Storage cluster (per server config): 2 1Gbps Ethernet bonded (management only), 2 56Gbps Infiniband (IPoIB configured, iSCSI targets are on this network as well as all cluster conntections)

both data centers have an identical configuration and have a 100Mbps FD link between them. The link carries HA data, our management data, syslog replication (which will be moved to the SAN cluster once everything is able to replicate properly), internal VOIP and some small services. On average the link has 60% capacity available. We can not get anymore bandwidth between these centers at this time, but there are plans for more once the carrier upgrades (read not going to happen any time soon and we do not have alternative options)

The pipe across your data centers is the culprit. No matter what method you use to replicate, it is limited to 60Mbps so it cannot be used for writes across all your vms totaling 7MB/s which makes it probably not an option. For  now you would need to transport the snapshots to the other center using other means,

60Mbps is more than my combined write speed requirements. Speed of the network should only matter once a method has been settled on. Since I have 60Mbps Full Duplex available and a latency of 4ms average (peaks to 11ms and I have seen <1ms at times) I do not think it is unreasonable to be able to form a replication over this link. Sure the first time a cluster is brought online it is going to saturate the link, be slow and take a fairly long time to reach a suitable level of synchronization. But that is expected, and is a cost of ensuring that the data is safe and available in multiple locations.

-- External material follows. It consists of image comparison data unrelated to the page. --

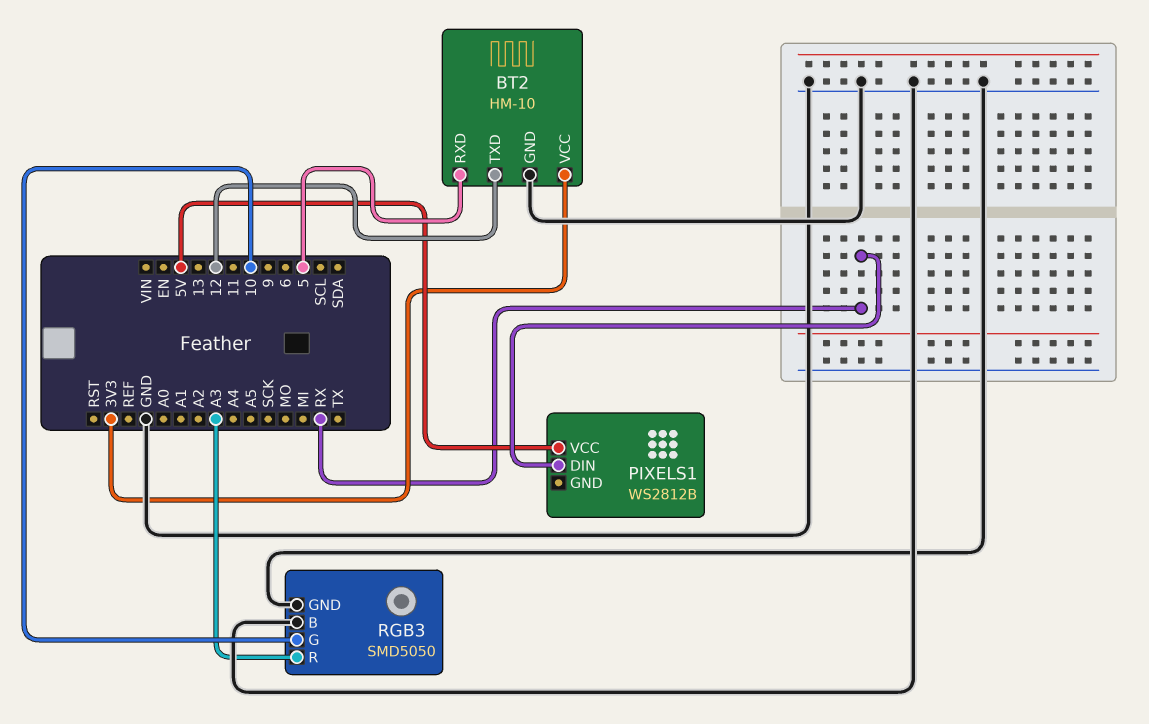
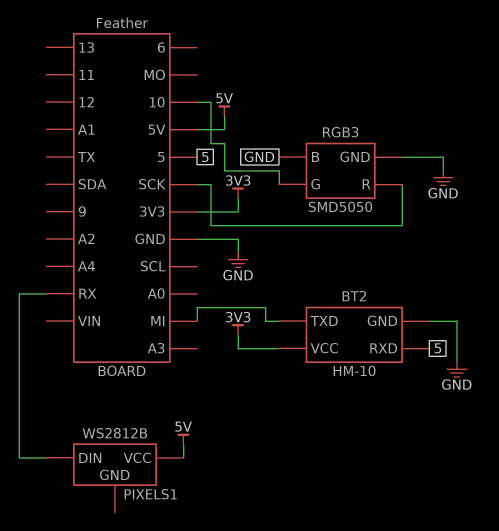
BT2 pin TXD: 12 -> MI
RGB3 pin R: A3 -> SCK

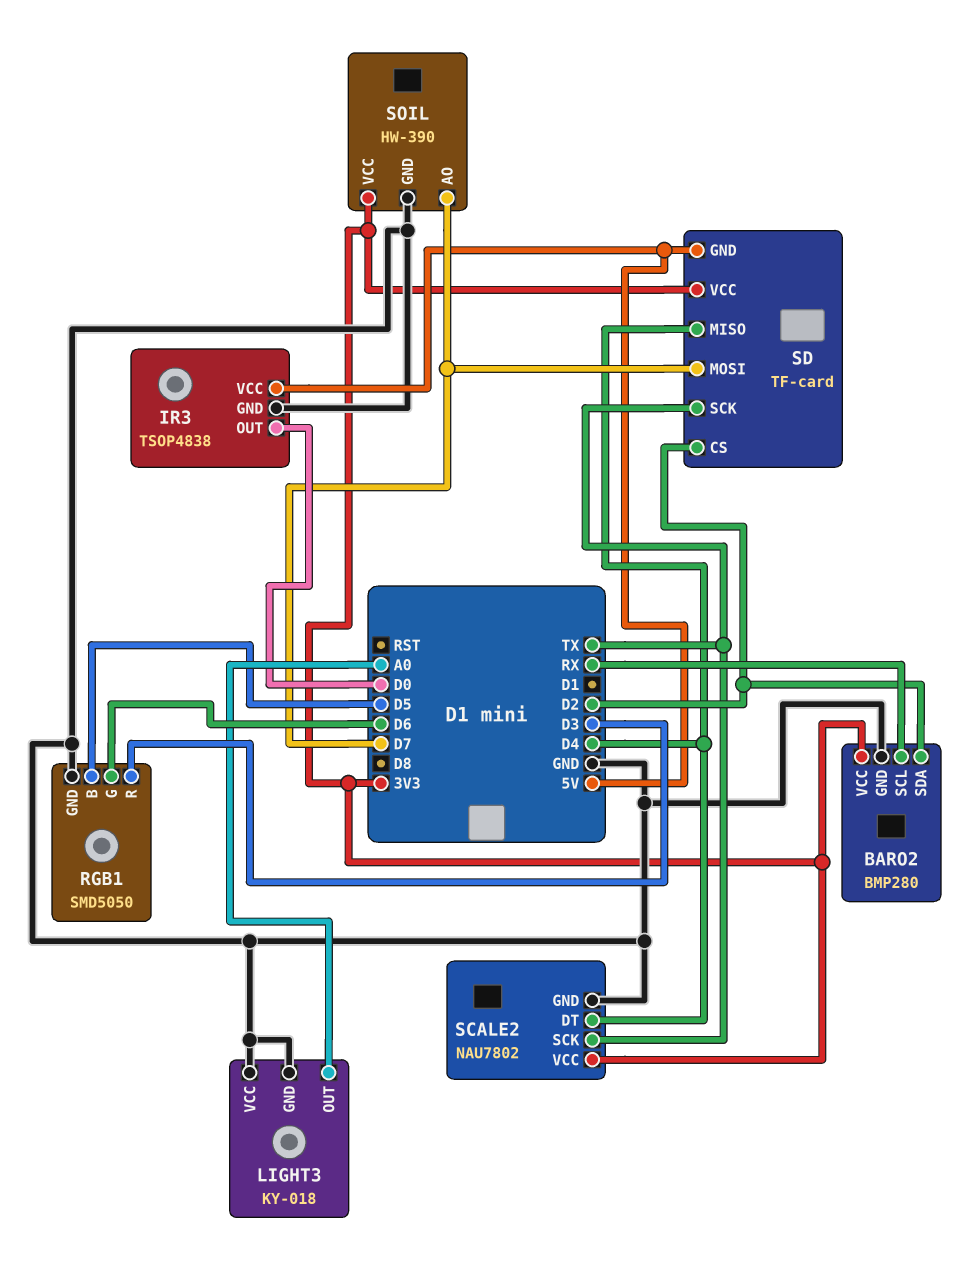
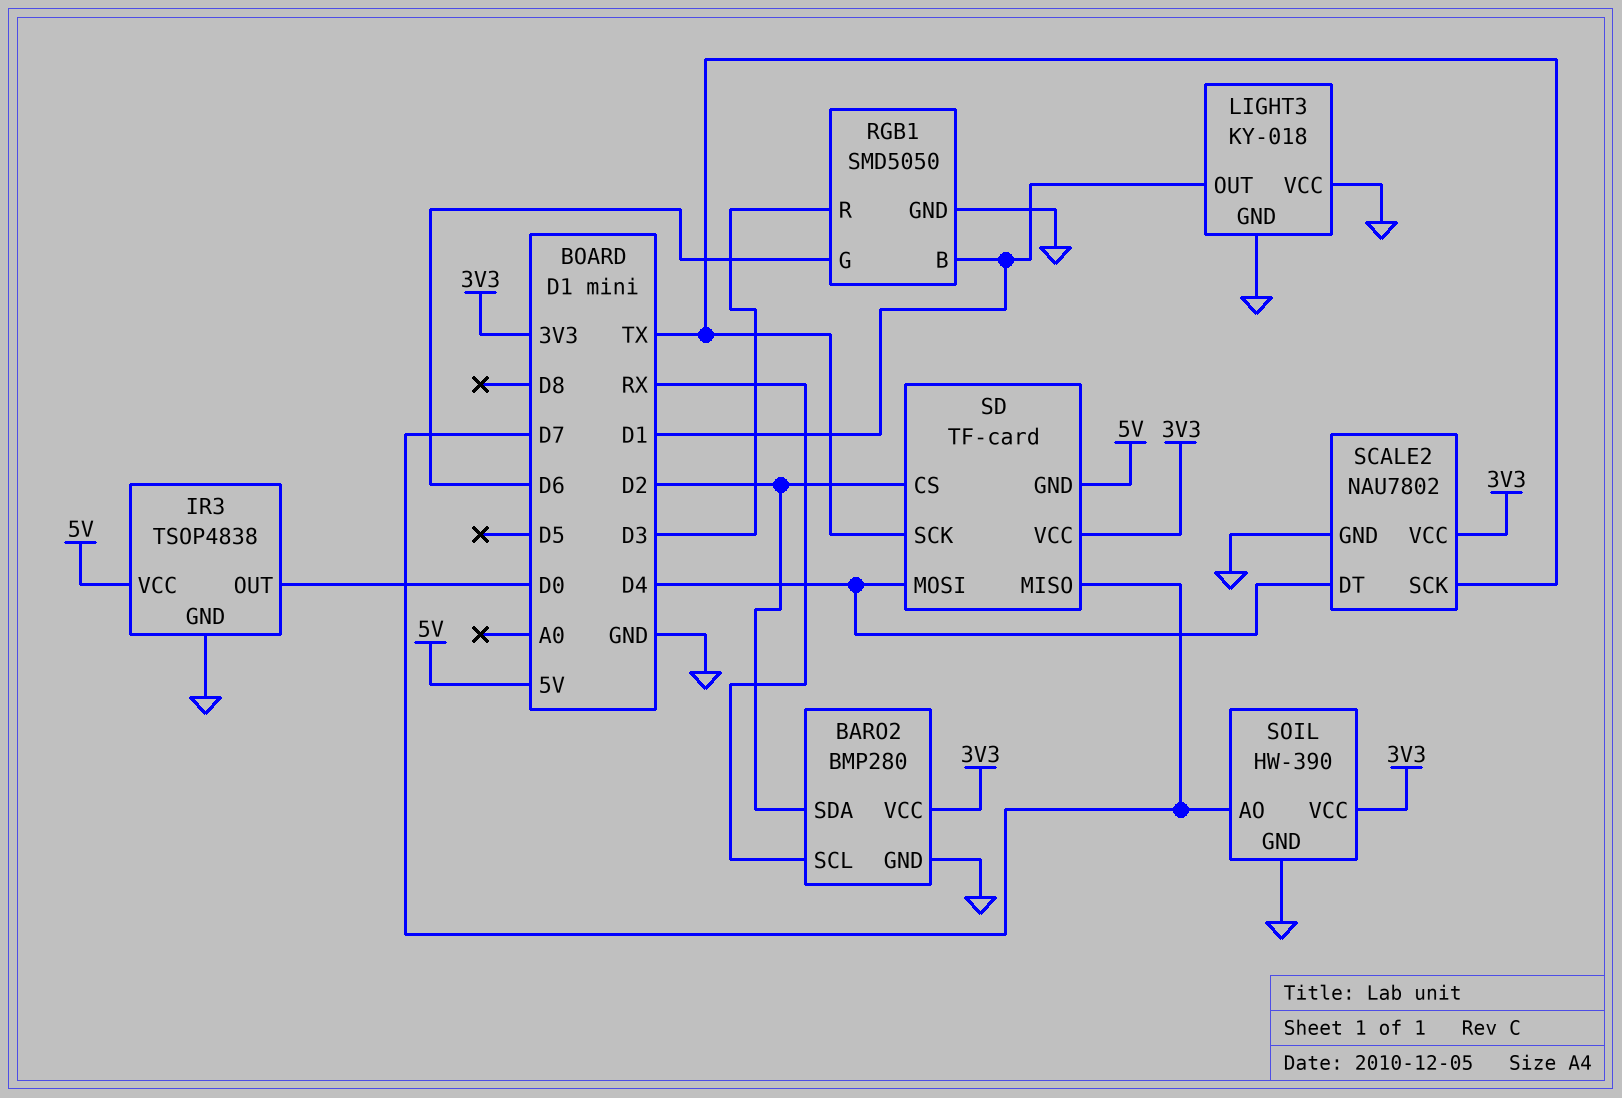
LIGHT3 pin OUT: A0 -> D1
RGB1 pin B: D5 -> D1
SD pin MISO: D4 -> D7
SD pin MOSI: D7 -> D4

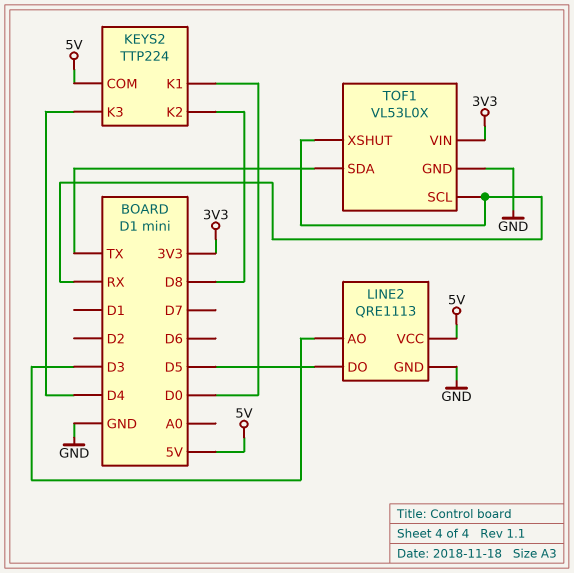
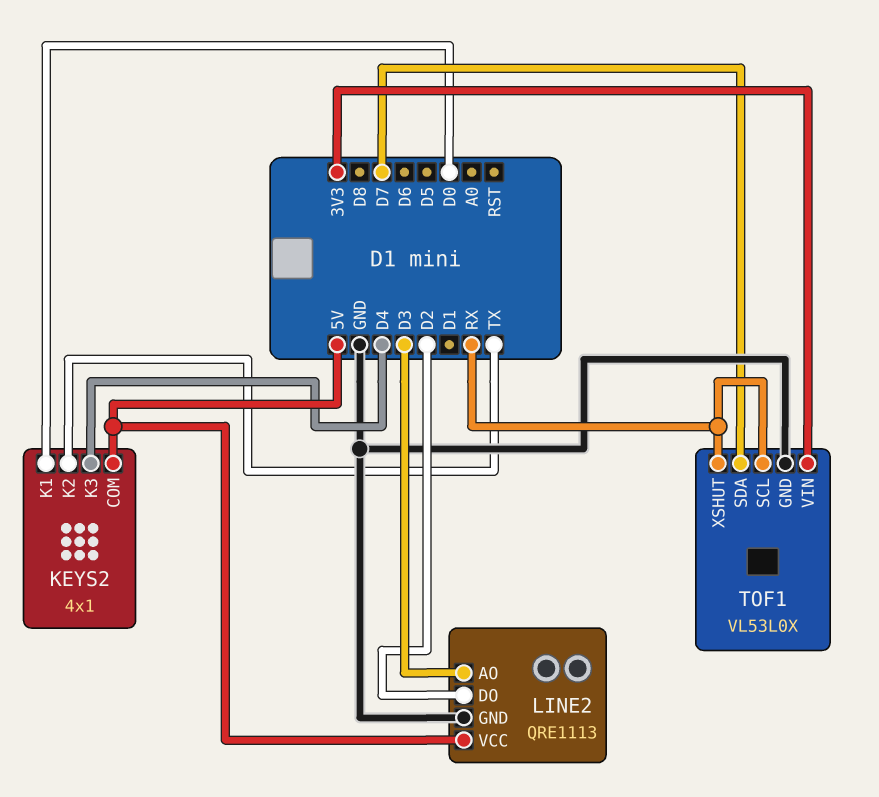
KEYS2: TTP224 -> 4x1
KEYS2 pin K2: D8 -> TX
LINE2 pin DO: D5 -> D2
TOF1 pin SDA: TX -> D7

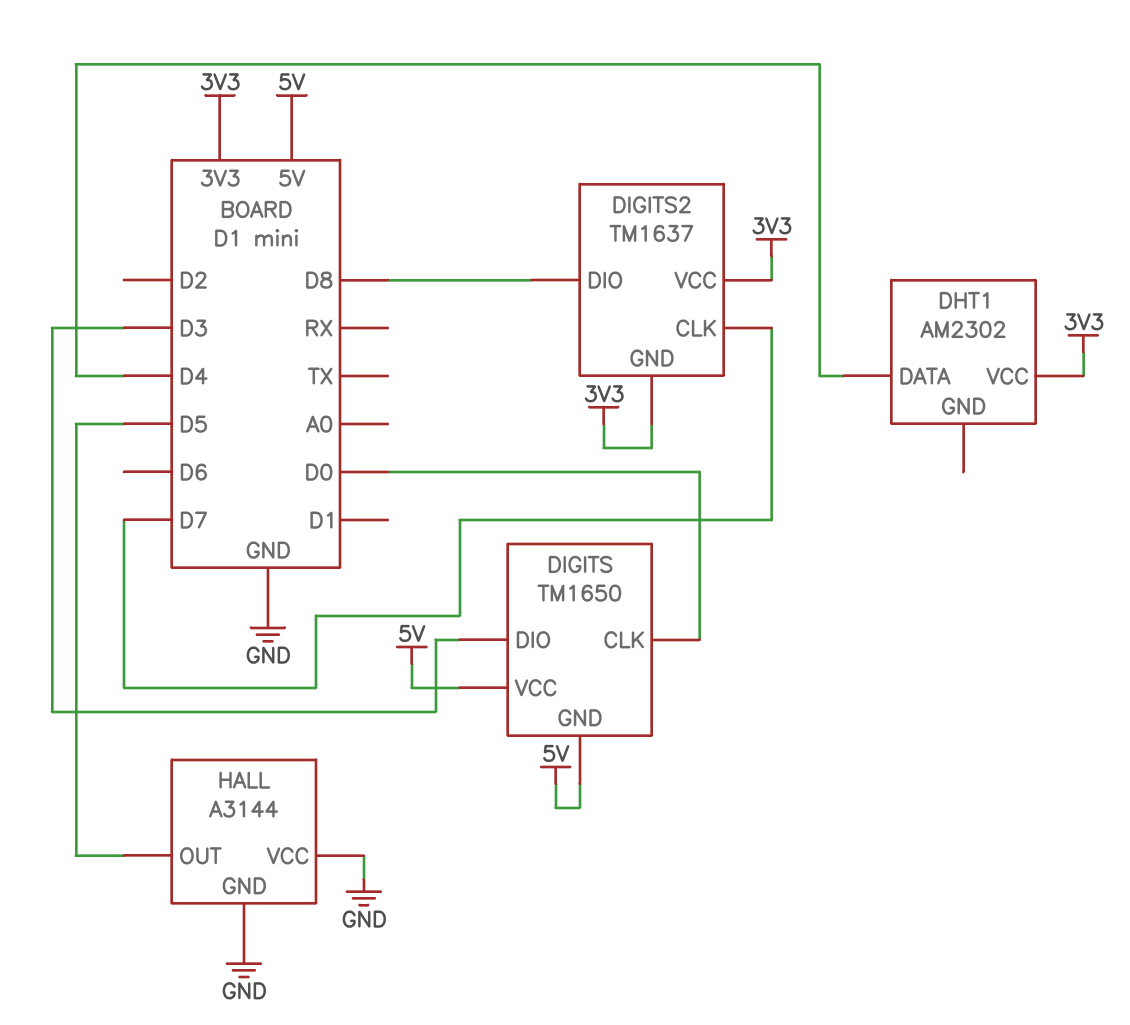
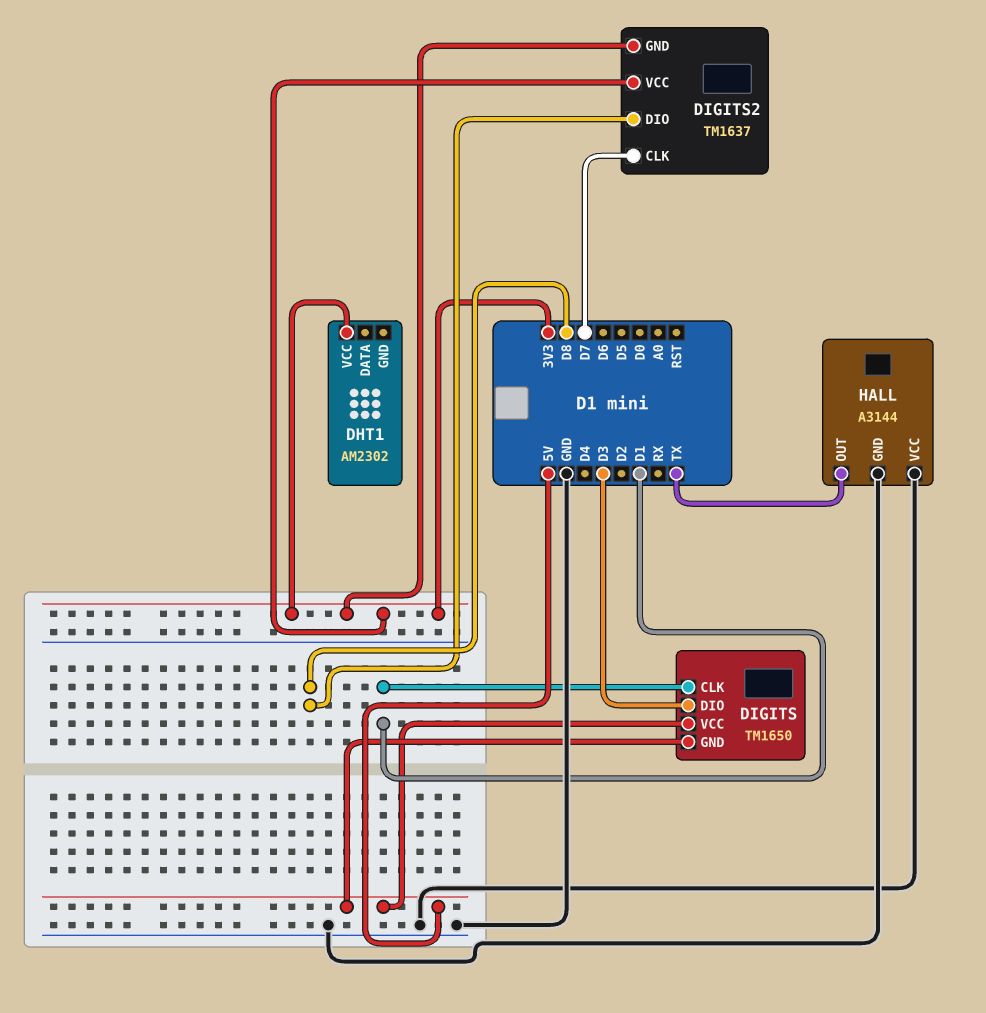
DHT1 pin DATA: D4 -> none
DIGITS pin CLK: D0 -> D1
HALL pin OUT: D5 -> TX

I am looking at methods other than cron based sync to be just behind the live write so that in the event of a major failure the storage system is almost up to date. Right now a rbd mirror image takes 8mins to create, 2mins to transfer and just over 5 to migrate into the existing image on the other cluster. That is 15 mins, yes it is only 10mins behind per image, but 10mins is a lot of data to loose. Rsync can run every minute with cron, but if an rsync take longer than 59 seconds, it skips running due to how rsync behaves with itself. This is better than 10mins, but still is a lot of lost data.

After testing lsyncd, I found that though it does work for file systems, it can not do block device systems.  This leaves really only one method available: DRBD. I am in the process of getting this working on my PetaSAN VMs and do not expect progress to be fast but I will update this thread as I do make progress.